(Dataset entries)
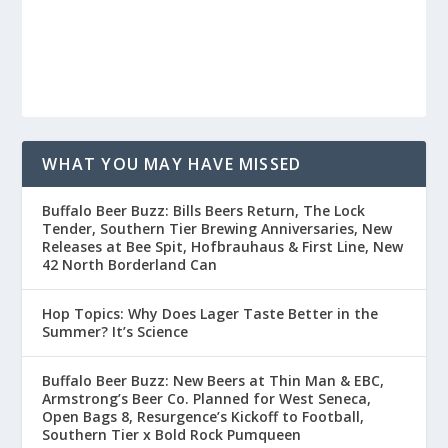
WHAT YOU MAY HAVE MISSED
Buffalo Beer Buzz: Bills Beers Return, The Lock
Tender, Southern Tier Brewing Anniversaries, New
Releases at Bee Spit, Hofbrauhaus & First Line, New
42 North Borderland Can
Hop Topics: Why Does Lager Taste Better in the
Summer? It’s Science
Buffalo Beer Buzz: New Beers at Thin Man & EBC,
Armstrong’s Beer Co. Planned for West Seneca,
Open Bags 8, Resurgence’s Kickoff to Football,
Southern Tier x Bold Rock Pumqueen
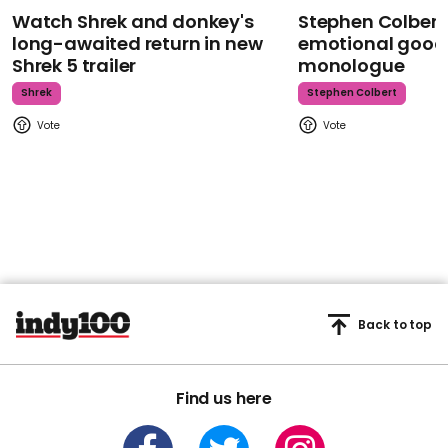
Watch Shrek and donkey's
Stephen Colbert
long-awaited return in new
emotional goodb
Shrek 5 trailer
monologue
Shrek
Stephen Colbert
Back to top
Find us here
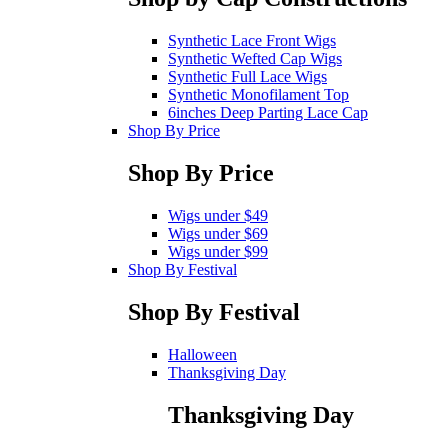
Synthetic Lace Front Wigs
Synthetic Wefted Cap Wigs
Synthetic Full Lace Wigs
Synthetic Monofilament Top
6inches Deep Parting Lace Cap
Shop By Price
Shop By Price
Wigs under $49
Wigs under $69
Wigs under $99
Shop By Festival
Shop By Festival
Halloween
Thanksgiving Day
Thanksgiving Day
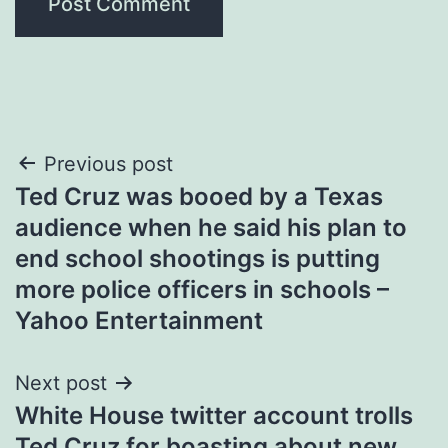
Post
Previous post
Ted Cruz was booed by a Texas
navigation
audience when he said his plan to
end school shootings is putting
more police officers in schools –
Yahoo Entertainment
Next post
White House twitter account trolls
Ted Cruz for boasting about new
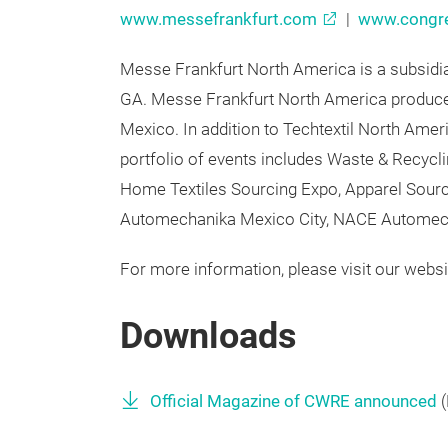
For more information, please visit our websit
www.messefrankfurt.com
|
www.congre
Messe Frankfurt North America is a subsidia
GA. Messe Frankfurt North America produces
Mexico. In addition to Techtextil North Am
portfolio of events includes Waste & Recyc
Home Textiles Sourcing Expo, Apparel Sou
Automechanika Mexico City, NACE Automech
For more information, please visit our websi
Downloads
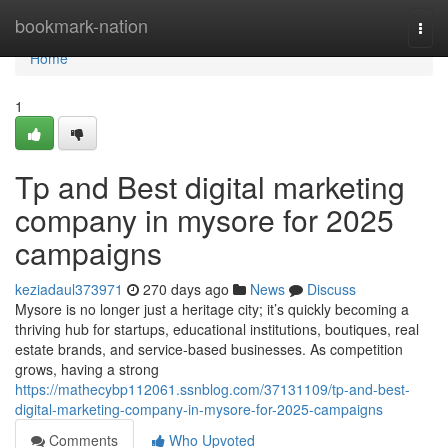
Home
bookmark-nation
Togg
navi
Home
1
Tp and Best digital marketing
company in mysore for 2025
campaigns
keziadaul373971
270 days ago
News
Discuss
Mysore is no longer just a heritage city; it’s quickly becoming a
thriving hub for startups, educational institutions, boutiques, real
estate brands, and service-based businesses. As competition
grows, having a strong
https://mathecybp112061.ssnblog.com/37131109/tp-and-best-
digital-marketing-company-in-mysore-for-2025-campaigns
Comments
Who Upvoted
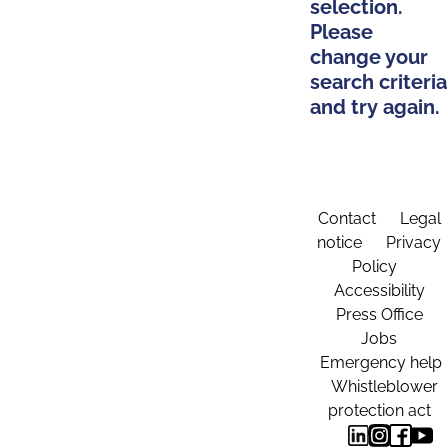
selection.
Please
change your
search criteria
and try again.
Contact
Legal
notice
Privacy
Policy
Accessibility
Press Office
Jobs
Emergency help
Whistleblower
protection act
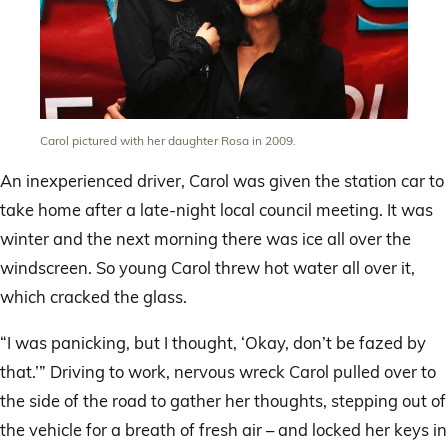
Carol pictured with her daughter Rosa in 2009.
An inexperienced driver, Carol was given the station car to
take home after a late-night local council meeting. It was
winter and the next morning there was ice all over the
windscreen. So young Carol threw hot water all over it,
which cracked the glass.
“I was panicking, but I thought, ‘Okay, don’t be fazed by
that.’” Driving to work, nervous wreck Carol pulled over to
the side of the road to gather her thoughts, stepping out of
the vehicle for a breath of fresh air – and locked her keys in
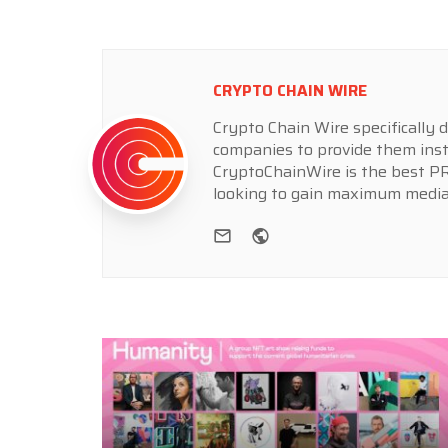
CRYPTO CHAIN WIRE
Crypto Chain Wire specifically d
companies to provide them inst
CryptoChainWire is the best PR
looking to gain maximum media
e-mail
Website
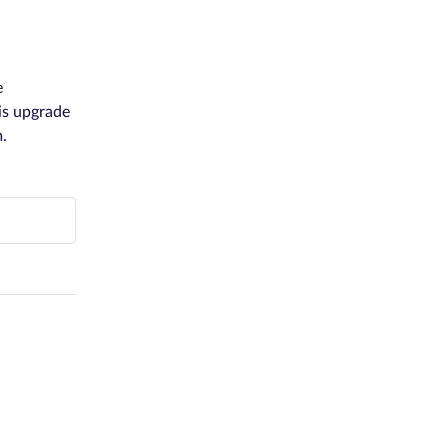
 
s upgrade 
.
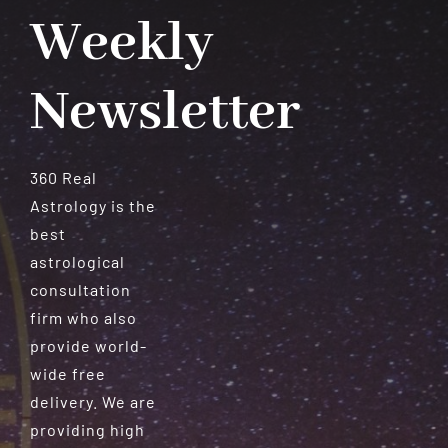
Weekly
Newsletter
360 Real
Astrology is the
best
astrological
consultation
firm who also
provide world-
wide free
delivery. We are
providing high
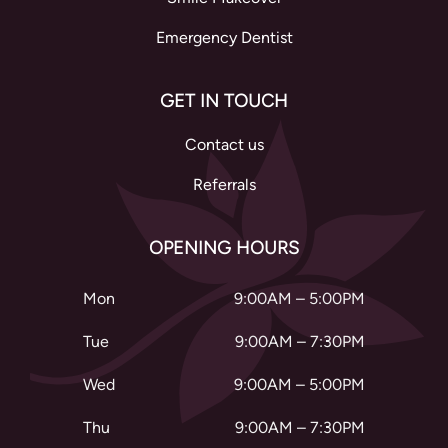
Emergency Dentist
GET IN TOUCH
Contact us
Referrals
OPENING HOURS
Mon
9:00AM – 5:00PM
Tue
9:00AM – 7:30PM
Wed
9:00AM – 5:00PM
Thu
9:00AM – 7:30PM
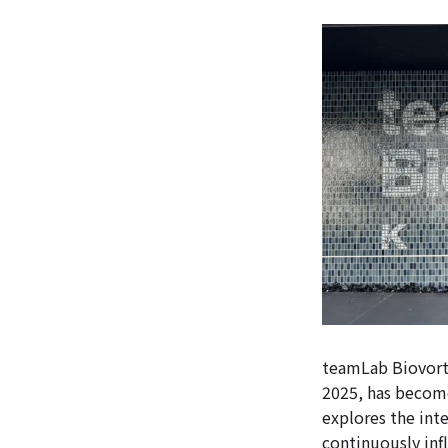
teamLab Biovort
2025, has become
explores the int
continuously inf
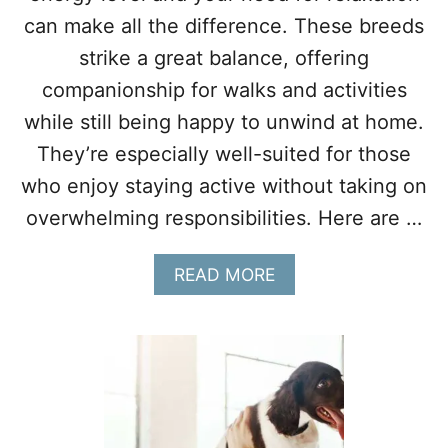
O
can make all the difference. These breeds
U
O
strike a great balance, offering
N
companionship for walks and activities
Y
O
while still being happy to unwind at home.
U
They’re especially well-suited for those
R
T
who enjoy staying active without taking on
O
overwhelming responsibilities. Here are …
E
S
A
READ MORE
B
O
U
T
1
0
D
O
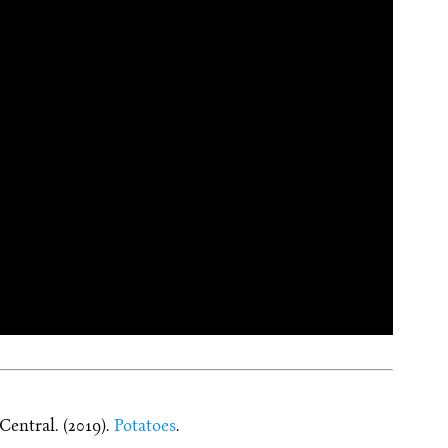
entral. (2019).
Potatoes
.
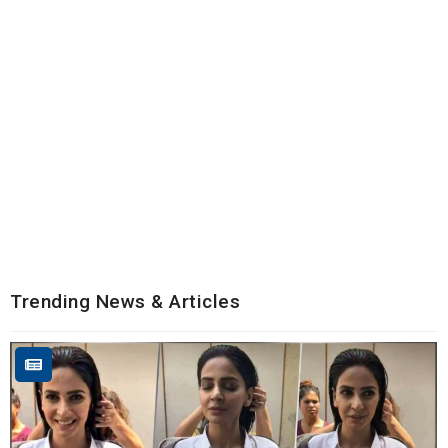
Trending News & Articles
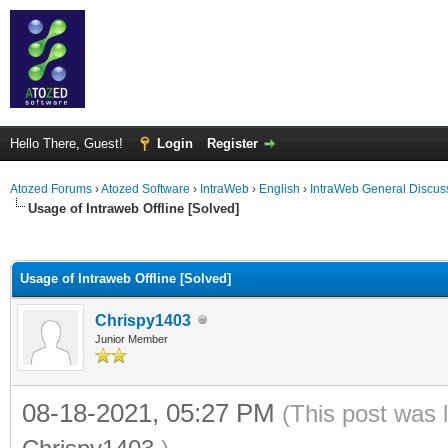
Hello There, Guest!
Login
Register
Atozed Forums
›
Atozed Software
›
IntraWeb
›
English
›
IntraWeb General Discus
Usage of Intraweb Offline [Solved]
ge
Usage of Intraweb Offline [Solved]
Chrispy1403
Junior Member
08-18-2021, 05:27 PM
(This post was 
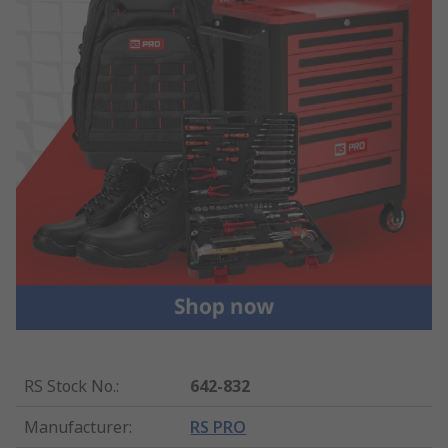
RS Stock No.
:
642-832
Manufacturer
:
RS PRO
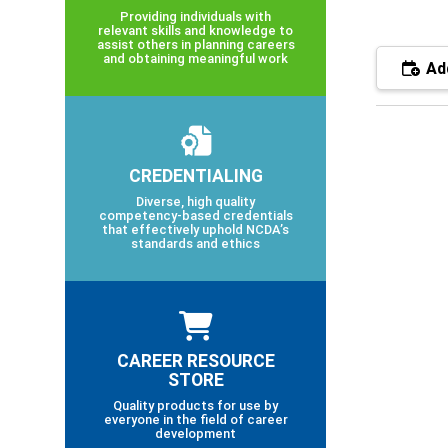
Providing individuals with
relevant skills and knowledge to
assist others in planning careers
and obtaining meaningful work
Add
CREDENTIALING
Diverse, high quality
competency-based credentials
that effectively uphold NCDA’s
standards and ethics
CAREER RESOURCE
STORE
Quality products for use by
everyone in the field of career
development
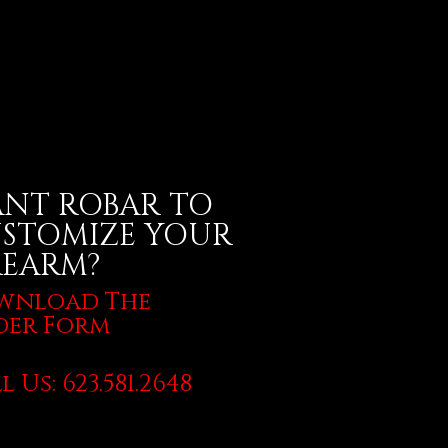
NT ROBAR TO
STOMIZE YOUR
REARM?
wnload The
der Form
l Us: 623.581.2648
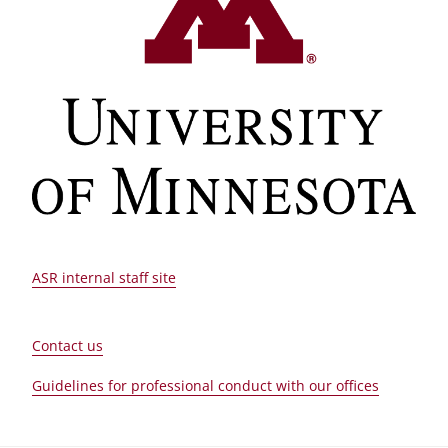
ASR internal staff site
Contact us
Guidelines for professional conduct with our offices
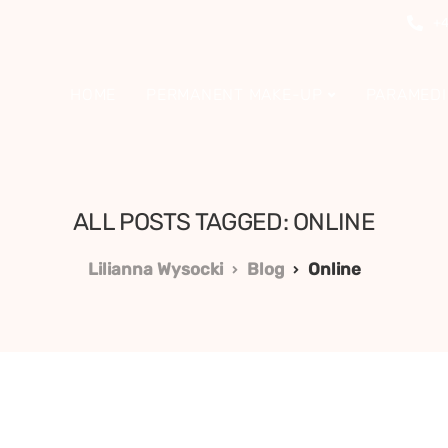
+4
HOME
PERMANENT MAKE-UP
PARAMEDI
ALL POSTS TAGGED: ONLINE
Lilianna Wysocki
Blog
Online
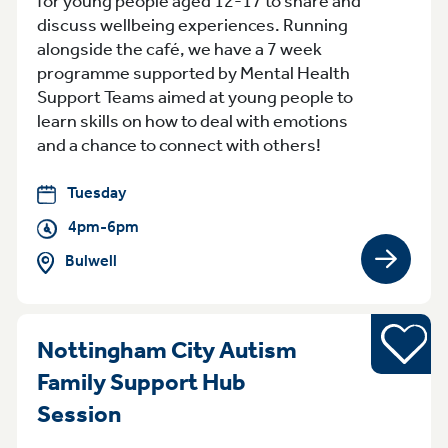
for young people aged 12-17 to share and
discuss wellbeing experiences. Running
alongside the café, we have a 7 week
programme supported by Mental Health
Support Teams aimed at young people to
learn skills on how to deal with emotions
and a chance to connect with others!
Tuesday
4pm-6pm
Bulwell
View gro
Young pe
Nottingham City Autism
Family Support Hub
Tuesday 4.30pm - 6.30pm Not
Session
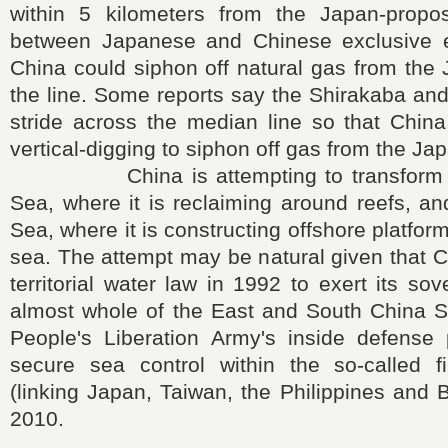
within 5 kilometers from the Japan-propo
between Japanese and Chinese exclusive 
China could siphon off natural gas from the
the line. Some reports say the Shirakaba and
stride across the median line so that Chin
vertical-digging to siphon off gas from the Ja
China is attempting to transform th
Sea, where it is reclaiming around reefs, a
Sea, where it is constructing offshore platform
sea. The attempt may be natural given that 
territorial water law in 1992 to exert its so
almost whole of the East and South China S
People's Liberation Army's inside defense 
secure sea control within the so-called fi
(linking Japan, Taiwan, the Philippines and 
2010.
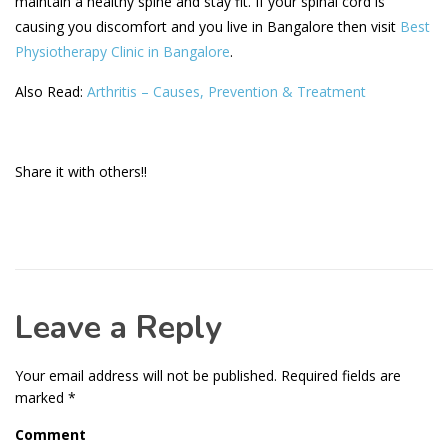
maintain a healthy spine and stay fit. If your spinal cord is
causing you discomfort and you live in Bangalore then visit
Best
Physiotherapy Clinic in Bangalore
.
Also Read:
Arthritis – Causes, Prevention & Treatment
Share it with others!!
Leave a Reply
Your email address will not be published.
Required fields are
marked
*
Comment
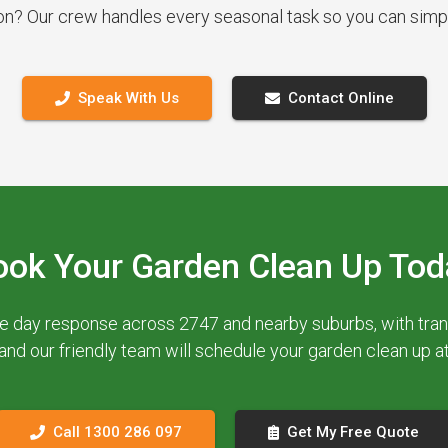
ion? Our crew handles every seasonal task so you can simp
Speak With Us
Contact Online
ook Your Garden Clean Up Tod
e day response across 2747 and nearby suburbs, with trans
 and our friendly team will schedule your garden clean up 
Call 1300 286 097
Get My Free Quote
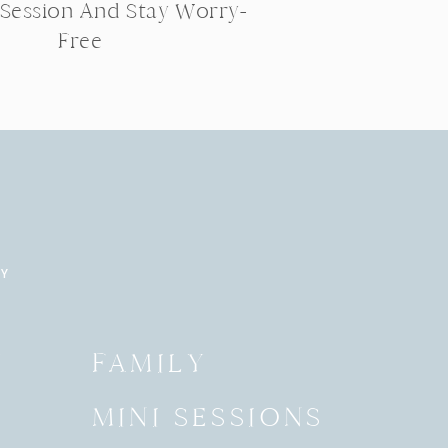
 Session And Stay Worry-
Free
RY
Y
FAMILY
MINI SESSIONS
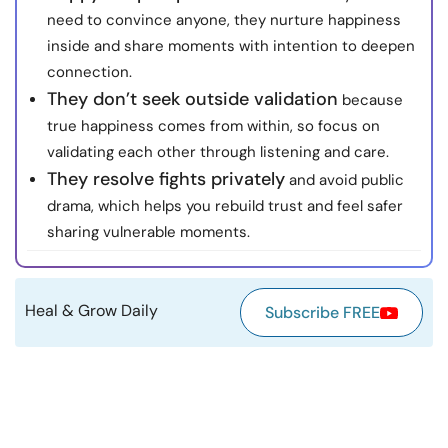
need to convince anyone, they nurture happiness
Resources
inside and share moments with intention to deepen
connection.
Community
They don’t seek outside validation
because
true happiness comes from within, so focus on
Find a Therapist
validating each other through listening and care.
They resolve fights privately
and avoid public
Language
EN
drama, which helps you rebuild trust and feel safer
sharing vulnerable moments.
About Us
Contact Us
Write for Us
Advertise with us
© Copyright 2022. All Rights Reserved.
Heal & Grow Daily
Subscribe FREE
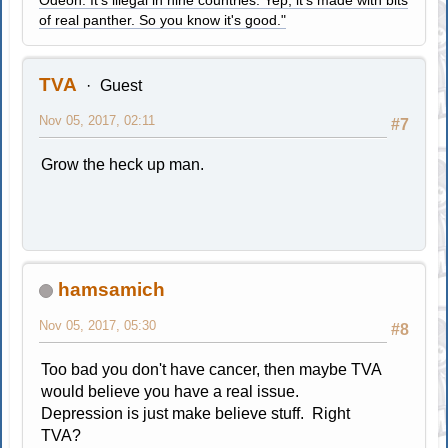
of real panther. So you know it's good."
TVA
Guest
Nov 05, 2017, 02:11
#7
Grow the heck up man.
hamsamich
Nov 05, 2017, 05:30
#8
Too bad you don't have cancer, then maybe TVA
would believe you have a real issue.
Depression is just make believe stuff. Right
TVA?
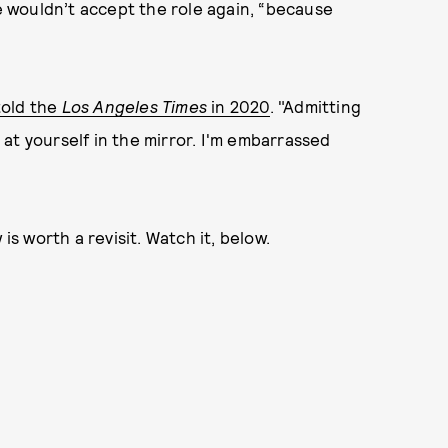
 wouldn’t accept the role again, “because
told the
Los Angeles Times
in 2020
. "Admitting
g at yourself in the mirror. I'm embarrassed
is worth a revisit. Watch it, below.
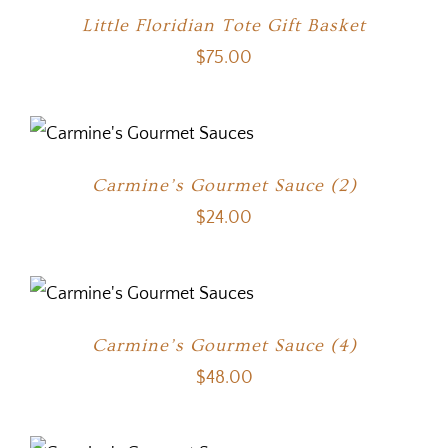
Little Floridian Tote Gift Basket
$
75.00
Carmine’s Gourmet Sauce (2)
$
24.00
Carmine’s Gourmet Sauce (4)
$
48.00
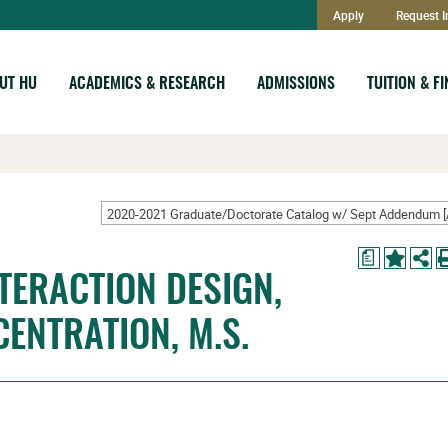
Apply
Request I
UT HU
ACADEMICS & RESEARCH
ADMISSIONS
TUITION & F
a
TERACTION DESIGN,
CENTRATION, M.S.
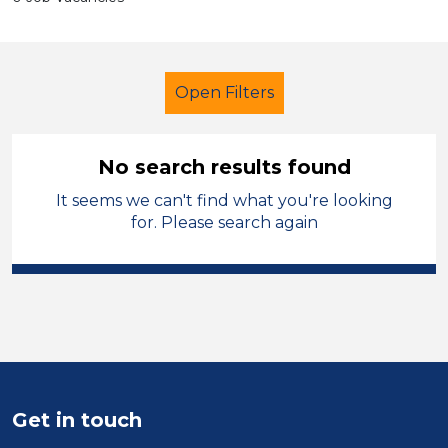
Open Filters
No search results found
It seems we can't find what you're looking
School Support (Ancillary Staff)
for. Please search again
Tutor
City of Coventry
Sector
Position
Duration
Get in touch
Location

DIRECTIVE: From the first line above down to the line with "An inexperienced driver, Carol", reproduce every line and no others, omitting pictures.

RESULT OF THE EXERCISE:
WHAT YOU MAY HAVE MISSED
Buffalo Beer Buzz: Bills Beers Return, The Lock
Tender, Southern Tier Brewing Anniversaries, New
Releases at Bee Spit, Hofbrauhaus & First Line, New
42 North Borderland Can
Hop Topics: Why Does Lager Taste Better in the
Summer? It’s Science
Buffalo Beer Buzz: New Beers at Thin Man & EBC,
Armstrong’s Beer Co. Planned for West Seneca,
Open Bags 8, Resurgence’s Kickoff to Football,
Southern Tier x Bold Rock Pumqueen
Watch Shrek and donkey's
Stephen Colbert
long-awaited return in new
emotional goodb
Shrek 5 trailer
monologue
Shrek
Stephen Colbert
Back to top
Find us here
Synthetic Lace Front Wigs
Synthetic Wefted Cap Wigs
Synthetic Full Lace Wigs
Synthetic Monofilament Top
6inches Deep Parting Lace Cap
Shop By Price
Shop By Price
Wigs under $49
Wigs under $69
Wigs under $99
Shop By Festival
Shop By Festival
Halloween
Thanksgiving Day
Thanksgiving Day
Post
Previous post
Ted Cruz was booed by a Texas
navigation
audience when he said his plan to
end school shootings is putting
more police officers in schools –
Yahoo Entertainment
Next post
White House twitter account trolls
Ted Cruz for boasting about new
For more information, please visit our websit
www.messefrankfurt.com
|
www.congre
Messe Frankfurt North America is a subsidia
GA. Messe Frankfurt North America produces
Mexico. In addition to Techtextil North Am
portfolio of events includes Waste & Recyc
Home Textiles Sourcing Expo, Apparel Sou
Automechanika Mexico City, NACE Automech
For more information, please visit our websi
Downloads
Home
bookmark-nation
Togg
navi
Home
1
Tp and Best digital marketing
company in mysore for 2025
campaigns
keziadaul373971
270 days ago
News
Discuss
Mysore is no longer just a heritage city; it’s quickly becoming a
thriving hub for startups, educational institutions, boutiques, real
estate brands, and service-based businesses. As competition
grows, having a strong
https://mathecybp112061.ssnblog.com/37131109/tp-and-best-
digital-marketing-company-in-mysore-for-2025-campaigns
Comments
Who Upvoted
selection.
Please
change your
search criteria
and try again.
Contact
Legal
notice
Privacy
Policy
Accessibility
Press Office
Jobs
Emergency help
Whistleblower
protection act
Carol pictured with her daughter Rosa in 2009.
An inexperienced driver, Carol was given the station car to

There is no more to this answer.